Continue the review of the film Mom below, picking up after its final sentence.

→ **SUPPLIED TEXT**

=== Begin Enclosure ===

Mom is a pretty straightforward vigilante film that holds your attention till the halfway mark. That first hour or so is well done, with the alpha male ambience of Delhi’s cruising party class etched neatly. A teenaged girl called Arya goes to a Valentine’s Day party at a farmhouse in Delhi. A group of regulars in a corner are busy snorting away, till one of them recognizes her as the daughter of a teacher he has had some disciplinary issues with. She once tossed his cell phone out of the classroom window. Fueled by anger more than erotic desire, he approaches her and is dismissed as some sort of creep. His much amused buddy tells him to ‘learn from the best’ and tries to pick her up himself, only to be insulted too. So the group wait for their moment and grab her as she goes out to take a call, push her into a car and drive around Delhi taking turns to beat and rape her.
The link between male sexuality and barely concealed violence, as embedded within the entitled and the privileged in the Capital City, is so ubiquitous in popular imagery that it has now become a virtual calling card for fiction set in Delhi. The casting of the men, the camera angles from which the cruising car in the dead of the night is shot, the ominous background score to the encounter, the contemptuous violence in the act of flinging the girl out of the vehicle after she has been taught a lesson; all this is exceptionally well directed, as is the nonchalance with which daily life resumes for the men, while the girl lies incapacitated in the I.C.U.
The subsequent scenes at the seedy courthouse where the men, arrested thanks to a meticulous Crime Branch Police officer called Mathew Francis (Akshaye Khanna), look authentic. As does the inability of the prosecution to gather circumstantial evidence to convict the gang. What follows, naturally, is a travesty of justice and Arya (Sajal Ali) is left to go home from hospital, battered and bruised, scarred from within. She locks herself up in a room and withdraws from all social contact.

=== End Enclosure ===

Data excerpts
=== Begin Enclosure ===

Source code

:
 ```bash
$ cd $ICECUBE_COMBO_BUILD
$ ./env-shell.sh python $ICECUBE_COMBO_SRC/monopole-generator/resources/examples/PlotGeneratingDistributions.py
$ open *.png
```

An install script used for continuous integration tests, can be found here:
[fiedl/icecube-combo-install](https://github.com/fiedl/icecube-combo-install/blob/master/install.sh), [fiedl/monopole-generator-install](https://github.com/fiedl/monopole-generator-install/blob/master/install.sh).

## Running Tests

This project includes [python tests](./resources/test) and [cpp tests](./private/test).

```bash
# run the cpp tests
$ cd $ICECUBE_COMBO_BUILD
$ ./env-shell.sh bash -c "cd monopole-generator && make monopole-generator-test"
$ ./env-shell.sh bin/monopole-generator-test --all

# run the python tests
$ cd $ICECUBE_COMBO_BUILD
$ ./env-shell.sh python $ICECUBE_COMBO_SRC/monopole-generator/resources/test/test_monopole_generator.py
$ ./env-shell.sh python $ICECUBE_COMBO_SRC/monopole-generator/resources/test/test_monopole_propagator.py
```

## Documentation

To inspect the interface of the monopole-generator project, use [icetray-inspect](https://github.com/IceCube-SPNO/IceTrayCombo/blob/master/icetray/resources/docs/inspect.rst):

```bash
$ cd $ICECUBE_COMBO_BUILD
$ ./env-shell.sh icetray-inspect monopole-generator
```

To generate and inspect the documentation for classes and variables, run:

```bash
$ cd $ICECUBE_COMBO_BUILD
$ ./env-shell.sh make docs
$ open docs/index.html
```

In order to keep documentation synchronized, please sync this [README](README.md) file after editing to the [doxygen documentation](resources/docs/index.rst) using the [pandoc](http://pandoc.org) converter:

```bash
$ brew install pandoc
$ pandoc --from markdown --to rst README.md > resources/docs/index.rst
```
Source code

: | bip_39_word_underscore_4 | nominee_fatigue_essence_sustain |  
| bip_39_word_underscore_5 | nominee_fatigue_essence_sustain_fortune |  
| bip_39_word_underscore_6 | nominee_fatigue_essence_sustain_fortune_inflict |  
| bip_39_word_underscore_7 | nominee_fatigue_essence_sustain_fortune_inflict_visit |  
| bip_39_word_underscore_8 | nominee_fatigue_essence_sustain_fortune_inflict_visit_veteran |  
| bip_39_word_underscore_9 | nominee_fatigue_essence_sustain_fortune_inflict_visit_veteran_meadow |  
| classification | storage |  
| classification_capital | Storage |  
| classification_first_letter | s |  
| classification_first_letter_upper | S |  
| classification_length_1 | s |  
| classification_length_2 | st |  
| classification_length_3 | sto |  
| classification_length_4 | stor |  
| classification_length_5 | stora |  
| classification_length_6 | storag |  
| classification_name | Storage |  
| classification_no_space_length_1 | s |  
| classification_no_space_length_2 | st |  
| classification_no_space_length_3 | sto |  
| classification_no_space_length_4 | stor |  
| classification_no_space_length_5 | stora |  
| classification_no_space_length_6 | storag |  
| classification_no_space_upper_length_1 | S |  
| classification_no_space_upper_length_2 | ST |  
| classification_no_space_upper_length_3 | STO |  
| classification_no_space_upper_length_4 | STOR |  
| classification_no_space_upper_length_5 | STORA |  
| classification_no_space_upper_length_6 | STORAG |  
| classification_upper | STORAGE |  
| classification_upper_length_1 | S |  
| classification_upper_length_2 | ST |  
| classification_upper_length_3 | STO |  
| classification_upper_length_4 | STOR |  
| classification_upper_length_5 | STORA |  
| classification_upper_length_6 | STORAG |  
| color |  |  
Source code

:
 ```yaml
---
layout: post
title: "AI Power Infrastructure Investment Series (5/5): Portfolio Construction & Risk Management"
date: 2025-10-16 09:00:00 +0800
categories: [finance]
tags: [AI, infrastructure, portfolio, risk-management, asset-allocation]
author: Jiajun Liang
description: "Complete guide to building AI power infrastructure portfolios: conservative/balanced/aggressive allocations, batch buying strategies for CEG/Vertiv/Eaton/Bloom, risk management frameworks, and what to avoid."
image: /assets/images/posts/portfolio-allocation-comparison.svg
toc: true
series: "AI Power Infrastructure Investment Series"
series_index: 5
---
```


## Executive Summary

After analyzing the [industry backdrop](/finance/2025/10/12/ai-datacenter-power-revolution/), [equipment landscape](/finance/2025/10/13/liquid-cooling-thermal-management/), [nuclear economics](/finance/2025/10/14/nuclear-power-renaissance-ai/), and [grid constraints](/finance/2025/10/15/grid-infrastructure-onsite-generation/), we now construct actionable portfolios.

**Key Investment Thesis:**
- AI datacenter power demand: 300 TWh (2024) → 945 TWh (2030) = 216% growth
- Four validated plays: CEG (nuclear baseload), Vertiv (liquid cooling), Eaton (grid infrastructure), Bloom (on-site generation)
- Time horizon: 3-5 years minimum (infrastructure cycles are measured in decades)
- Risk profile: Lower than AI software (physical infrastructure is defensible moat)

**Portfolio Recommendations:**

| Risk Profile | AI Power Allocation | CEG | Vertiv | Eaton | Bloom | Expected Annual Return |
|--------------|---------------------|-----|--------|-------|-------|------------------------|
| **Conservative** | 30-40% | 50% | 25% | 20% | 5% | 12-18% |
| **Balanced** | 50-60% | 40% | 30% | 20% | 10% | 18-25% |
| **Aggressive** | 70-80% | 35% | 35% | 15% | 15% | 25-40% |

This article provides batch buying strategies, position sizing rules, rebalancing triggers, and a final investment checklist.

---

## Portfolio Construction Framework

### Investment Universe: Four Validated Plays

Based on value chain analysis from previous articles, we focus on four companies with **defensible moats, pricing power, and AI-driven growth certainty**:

=== End Enclosure ===

→ **RESULT**
Which is when Nawazuddin Siddiqui as the private detective, DK, starts helping Mom out with her housecleaning operations. Mummy (Sridevi) is a terrific housekeeper but needs occasional help to pick up the groceries. The two meet secretly in heritage buildings and art galleries, where DK struggles to understand the meaning of modern art. He sees a canvas painted in red, touched up with a little white, and is told by the curator that it has been sold for 50 lakhs. At which stage he looks truly shocked, and seems to ponder on his own fate as a lowly private detective.
Always a delight to watch, Nawazuddin’s quirky persona is somewhat marred by the terrible hair-do he is given, but he is still the most engaging character in the movie. He takes your mind off the grizzly vigilante violence that occupies the second part of the movie. These scenes are on the lines of na rahega baans, na bajegi basuri (without a flute there is no flutist), and interpreted in the popular imagination as rudimentary justice for a rapist.
Sridevi’s Mom starts off interestingly as she plays a rejected step-mom to a teenage daughter with hormone issues, but her character becomes very one dimensional as the film progresses. This decline follows the trajectory of the movie, which begins in an open ended manner, but ends up as a good old fashioned revenge drama.